# [WORK ORDER]
Below are entries; copy exactly, and only, the lines from the one containing "TopUbytko.cz" through their final line, leaving out pictures.

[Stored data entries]
——————————
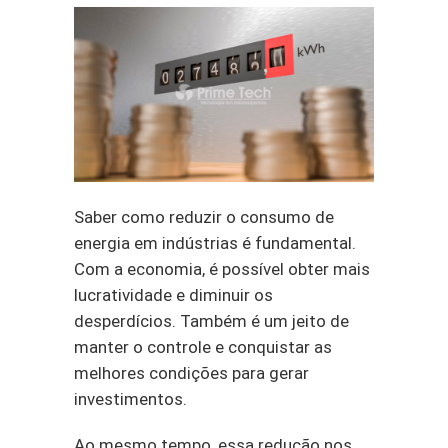
Saber como reduzir o consumo de
energia em indústrias é fundamental.
Com a economia, é possível obter mais
lucratividade e diminuir os
desperdícios. Também é um jeito de
manter o controle e conquistar as
melhores condições para gerar
investimentos.
Ao mesmo tempo, essa redução nos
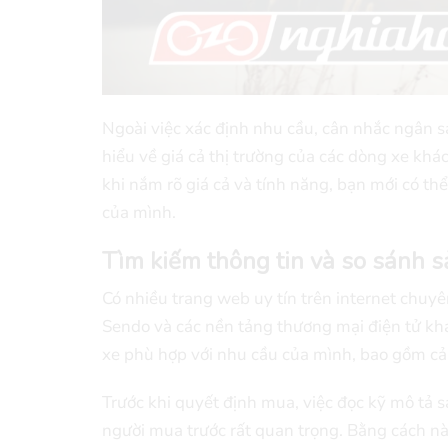
Ngoài việc xác định nhu cầu, cân nhắc ngân s
hiểu về giá cả thị trường của các dòng xe kh
khi nắm rõ giá cả và tính năng, bạn mới có t
của mình.
Tìm kiếm thông tin và so sánh 
Có nhiều trang web uy tín trên internet chuyê
Sendo và các nền tảng thương mại điện tử kh
xe phù hợp với nhu cầu của mình, bao gồm cả 
Trước khi quyết định mua, việc đọc kỹ mô tả 
người mua trước rất quan trọng. Bằng cách n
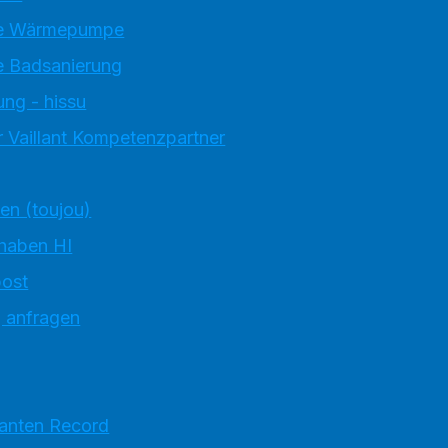
e Wärmepumpe
 Badsanierung
ung - hissu
 Vaillant Kompetenzpartner
ten (toujou)
 haben HI
ost
g anfragen
ranten Record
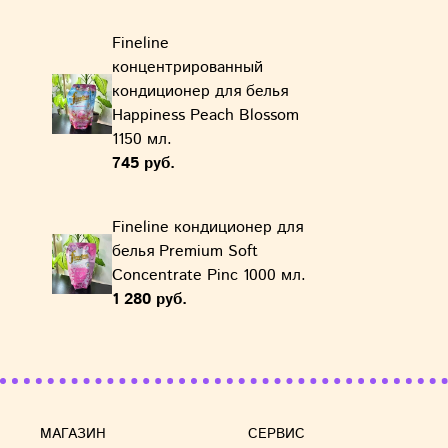
Fineline
концентрированный
кондиционер для белья
Happiness Peach Blossom
1150 мл.
745 руб.
Fineline кондиционер для
белья Premium Soft
Concentrate Pinc 1000 мл.
1 280 руб.
МАГАЗИН
СЕРВИС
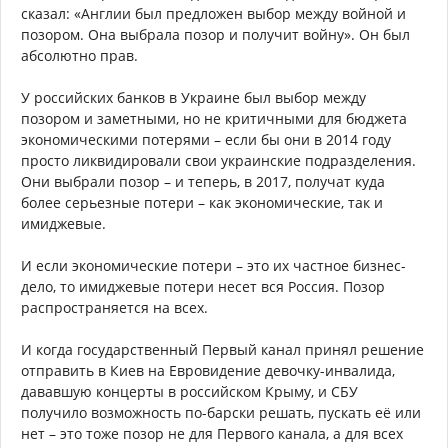
сказал: «Англии был предложен выбор между войной и
позором. Она выбрала позор и получит войну». Он был
абсолютно прав.
У российских банков в Украине был выбор между
позором и заметными, но не критичными для бюджета
экономическими потерями – если бы они в 2014 году
просто ликвидировали свои украинские подразделения.
Они выбрали позор – и теперь, в 2017, получат куда
более серьезные потери – как экономические, так и
имиджевые.
И если экономические потери – это их частное бизнес-
дело, то имиджевые потери несет вся Россия. Позор
распространяется на всех.
И когда государственный Первый канал принял решение
отправить в Киев на Евровидение девочку-инвалида,
дававшую концерты в российском Крыму, и СБУ
получило возможность по-барски решать, пускать её или
нет – это тоже позор не для Первого канала, а для всех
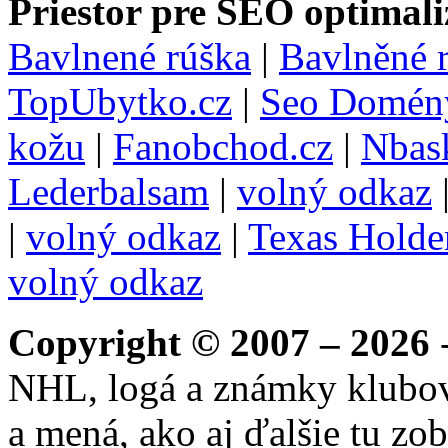
Priestor pre SEO optimali
Bavlnené rúška
|
Bavlněné 
TopUbytko.cz
|
Seo Domén
kožu
|
Fanobchod.cz
|
Nbask
Lederbalsam
|
volný odkaz
|
volný odkaz
|
Texas Hold
volný odkaz
Copyright © 2007 – 2026
-
NHL, logá a známky klubo
a mená, ako aj ďalšie tu zo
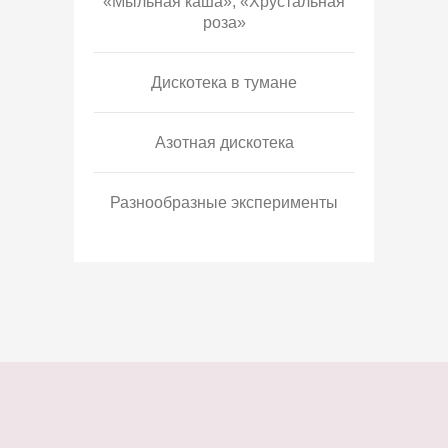
«Мыльная каша», «Хрустальная
роза»
Дискотека в тумане
Азотная дискотека
Разнообразные эксперименты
——————————
# [TASK RESULT]
TopUbytko.cz
|
Seo Domén
kožu
|
Fanobchod.cz
|
Nbask
Lederbalsam
|
volný odkaz
|
volný odkaz
|
Texas Hold
volný odkaz
Copyright © 2007 – 2026
-
NHL, logá a známky klubo
a mená, ako aj ďalšie tu zo
«Мыльная каша», «Хрустальная
роза»
Дискотека в тумане
Азотная дискотека
Разнообразные эксперименты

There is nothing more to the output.